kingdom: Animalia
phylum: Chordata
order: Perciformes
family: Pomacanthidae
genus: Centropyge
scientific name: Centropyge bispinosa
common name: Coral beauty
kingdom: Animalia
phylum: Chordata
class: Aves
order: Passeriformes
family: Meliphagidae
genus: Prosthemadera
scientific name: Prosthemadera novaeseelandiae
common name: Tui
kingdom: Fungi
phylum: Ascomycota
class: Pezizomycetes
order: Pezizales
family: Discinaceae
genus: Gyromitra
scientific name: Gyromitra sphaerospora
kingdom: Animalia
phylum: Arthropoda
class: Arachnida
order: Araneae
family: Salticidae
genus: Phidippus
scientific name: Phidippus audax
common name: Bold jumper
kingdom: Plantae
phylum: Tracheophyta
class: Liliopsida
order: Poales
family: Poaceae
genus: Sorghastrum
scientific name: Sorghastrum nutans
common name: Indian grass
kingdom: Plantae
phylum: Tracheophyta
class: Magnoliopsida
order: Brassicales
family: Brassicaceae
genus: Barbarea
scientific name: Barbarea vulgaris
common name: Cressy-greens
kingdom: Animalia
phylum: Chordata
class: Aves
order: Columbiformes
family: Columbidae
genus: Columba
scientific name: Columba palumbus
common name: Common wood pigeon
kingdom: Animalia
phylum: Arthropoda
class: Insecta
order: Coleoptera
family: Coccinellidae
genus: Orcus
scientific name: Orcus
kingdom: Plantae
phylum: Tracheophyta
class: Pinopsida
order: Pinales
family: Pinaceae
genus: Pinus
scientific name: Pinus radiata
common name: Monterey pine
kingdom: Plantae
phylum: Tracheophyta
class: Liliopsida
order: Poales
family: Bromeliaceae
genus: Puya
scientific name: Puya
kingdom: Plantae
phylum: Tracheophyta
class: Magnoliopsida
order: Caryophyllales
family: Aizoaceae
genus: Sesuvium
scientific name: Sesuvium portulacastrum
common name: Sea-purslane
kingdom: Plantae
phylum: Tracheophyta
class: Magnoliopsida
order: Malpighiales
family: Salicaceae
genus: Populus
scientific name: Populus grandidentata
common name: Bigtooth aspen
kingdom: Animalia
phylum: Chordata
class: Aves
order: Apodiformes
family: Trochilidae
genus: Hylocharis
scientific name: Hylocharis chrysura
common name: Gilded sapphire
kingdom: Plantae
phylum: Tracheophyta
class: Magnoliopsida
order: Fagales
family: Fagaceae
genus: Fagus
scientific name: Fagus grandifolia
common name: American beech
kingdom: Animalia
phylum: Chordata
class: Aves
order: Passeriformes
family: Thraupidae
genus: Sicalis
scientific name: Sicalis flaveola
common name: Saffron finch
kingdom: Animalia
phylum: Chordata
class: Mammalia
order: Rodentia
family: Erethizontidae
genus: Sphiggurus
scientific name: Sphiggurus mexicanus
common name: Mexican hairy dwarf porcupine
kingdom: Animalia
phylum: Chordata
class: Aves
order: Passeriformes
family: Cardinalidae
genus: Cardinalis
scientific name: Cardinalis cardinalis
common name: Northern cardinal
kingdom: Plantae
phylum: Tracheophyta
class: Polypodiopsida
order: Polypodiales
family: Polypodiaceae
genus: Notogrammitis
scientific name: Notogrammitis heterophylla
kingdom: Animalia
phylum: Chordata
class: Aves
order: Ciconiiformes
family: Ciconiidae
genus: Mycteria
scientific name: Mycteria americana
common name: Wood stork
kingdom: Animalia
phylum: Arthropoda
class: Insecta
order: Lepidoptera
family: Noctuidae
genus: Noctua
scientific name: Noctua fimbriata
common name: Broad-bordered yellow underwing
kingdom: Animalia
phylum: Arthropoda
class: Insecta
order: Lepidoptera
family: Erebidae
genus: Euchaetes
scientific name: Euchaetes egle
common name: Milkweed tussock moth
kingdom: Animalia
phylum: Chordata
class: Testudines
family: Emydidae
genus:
-*-
__WHAT THE EXERCISE ASKS__. Write out every line of the rows above as a Markdown table with two columns, Number and Line, numbering the lines in order and leaving out any blank lines.

__RESULT OF THIS TASK__.
| Number | Line |
|---|---|
| 1 | kingdom: Animalia |
| 2 | phylum: Chordata |
| 3 | order: Perciformes |
| 4 | family: Pomacanthidae |
| 5 | genus: Centropyge |
| 6 | scientific name: Centropyge bispinosa |
| 7 | common name: Coral beauty |
| 8 | kingdom: Animalia |
| 9 | phylum: Chordata |
| 10 | class: Aves |
| 11 | order: Passeriformes |
| 12 | family: Meliphagidae |
| 13 | genus: Prosthemadera |
| 14 | scientific name: Prosthemadera novaeseelandiae |
| 15 | common name: Tui |
| 16 | kingdom: Fungi |
| 17 | phylum: Ascomycota |
| 18 | class: Pezizomycetes |
| 19 | order: Pezizales |
| 20 | family: Discinaceae |
| 21 | genus: Gyromitra |
| 22 | scientific name: Gyromitra sphaerospora |
| 23 | kingdom: Animalia |
| 24 | phylum: Arthropoda |
| 25 | class: Arachnida |
| 26 | order: Araneae |
| 27 | family: Salticidae |
| 28 | genus: Phidippus |
| 29 | scientific name: Phidippus audax |
| 30 | common name: Bold jumper |
| 31 | kingdom: Plantae |
| 32 | phylum: Tracheophyta |
| 33 | class: Liliopsida |
| 34 | order: Poales |
| 35 | family: Poaceae |
| 36 | genus: Sorghastrum |
| 37 | scientific name: Sorghastrum nutans |
| 38 | common name: Indian grass |
| 39 | kingdom: Plantae |
| 40 | phylum: Tracheophyta |
| 41 | class: Magnoliopsida |
| 42 | order: Brassicales |
| 43 | family: Brassicaceae |
| 44 | genus: Barbarea |
| 45 | scientific name: Barbarea vulgaris |
| 46 | common name: Cressy-greens |
| 47 | kingdom: Animalia |
| 48 | phylum: Chordata |
| 49 | class: Aves |
| 50 | order: Columbiformes |
| 51 | family: Columbidae |
| 52 | genus: Columba |
| 53 | scientific name: Columba palumbus |
| 54 | common name: Common wood pigeon |
| 55 | kingdom: Animalia |
| 56 | phylum: Arthropoda |
| 57 | class: Insecta |
| 58 | order: Coleoptera |
| 59 | family: Coccinellidae |
| 60 | genus: Orcus |
| 61 | scientific name: Orcus |
| 62 | kingdom: Plantae |
| 63 | phylum: Tracheophyta |
| 64 | class: Pinopsida |
| 65 | order: Pinales |
| 66 | family: Pinaceae |
| 67 | genus: Pinus |
| 68 | scientific name: Pinus radiata |
| 69 | common name: Monterey pine |
| 70 | kingdom: Plantae |
| 71 | phylum: Tracheophyta |
| 72 | class: Liliopsida |
| 73 | order: Poales |
| 74 | family: Bromeliaceae |
| 75 | genus: Puya |
| 76 | scientific name: Puya |
| 77 | kingdom: Plantae |
| 78 | phylum: Tracheophyta |
| 79 | class: Magnoliopsida |
| 80 | order: Caryophyllales |
| 81 | family: Aizoaceae |
| 82 | genus: Sesuvium |
| 83 | scientific name: Sesuvium portulacastrum |
| 84 | common name: Sea-purslane |
| 85 | kingdom: Plantae |
| 86 | phylum: Tracheophyta |
| 87 | class: Magnoliopsida |
| 88 | order: Malpighiales |
| 89 | family: Salicaceae |
| 90 | genus: Populus |
| 91 | scientific name: Populus grandidentata |
| 92 | common name: Bigtooth aspen |
| 93 | kingdom: Animalia |
| 94 | phylum: Chordata |
| 95 | class: Aves |
| 96 | order: Apodiformes |
| 97 | family: Trochilidae |
| 98 | genus: Hylocharis |
| 99 | scientific name: Hylocharis chrysura |
| 100 | common name: Gilded sapphire |
| 101 | kingdom: Plantae |
| 102 | phylum: Tracheophyta |
| 103 | class: Magnoliopsida |
| 104 | order: Fagales |
| 105 | family: Fagaceae |
| 106 | genus: Fagus |
| 107 | scientific name: Fagus grandifolia |
| 108 | common name: American beech |
| 109 | kingdom: Animalia |
| 110 | phylum: Chordata |
| 111 | class: Aves |
| 112 | order: Passeriformes |
| 113 | family: Thraupidae |
| 114 | genus: Sicalis |
| 115 | scientific name: Sicalis flaveola |
| 116 | common name: Saffron finch |
| 117 | kingdom: Animalia |
| 118 | phylum: Chordata |
| 119 | class: Mammalia |
| 120 | order: Rodentia |
| 121 | family: Erethizontidae |
| 122 | genus: Sphiggurus |
| 123 | scientific name: Sphiggurus mexicanus |
| 124 | common name: Mexican hairy dwarf porcupine |
| 125 | kingdom: Animalia |
| 126 | phylum: Chordata |
| 127 | class: Aves |
| 128 | order: Passeriformes |
| 129 | family: Cardinalidae |
| 130 | genus: Cardinalis |
| 131 | scientific name: Cardinalis cardinalis |
| 132 | common name: Northern cardinal |
| 133 | kingdom: Plantae |
| 134 | phylum: Tracheophyta |
| 135 | class: Polypodiopsida |
| 136 | order: Polypodiales |
| 137 | family: Polypodiaceae |
| 138 | genus: Notogrammitis |
| 139 | scientific name: Notogrammitis heterophylla |
| 140 | kingdom: Animalia |
| 141 | phylum: Chordata |
| 142 | class: Aves |
| 143 | order: Ciconiiformes |
| 144 | family: Ciconiidae |
| 145 | genus: Mycteria |
| 146 | scientific name: Mycteria americana |
| 147 | common name: Wood stork |
| 148 | kingdom: Animalia |
| 149 | phylum: Arthropoda |
| 150 | class: Insecta |
| 151 | order: Lepidoptera |
| 152 | family: Noctuidae |
| 153 | genus: Noctua |
| 154 | scientific name: Noctua fimbriata |
| 155 | common name: Broad-bordered yellow underwing |
| 156 | kingdom: Animalia |
| 157 | phylum: Arthropoda |
| 158 | class: Insecta |
| 159 | order: Lepidoptera |
| 160 | family: Erebidae |
| 161 | genus: Euchaetes |
| 162 | scientific name: Euchaetes egle |
| 163 | common name: Milkweed tussock moth |
| 164 | kingdom: Animalia |
| 165 | phylum: Chordata |
| 166 | class: Testudines |
| 167 | family: Emydidae |
| 168 | genus: |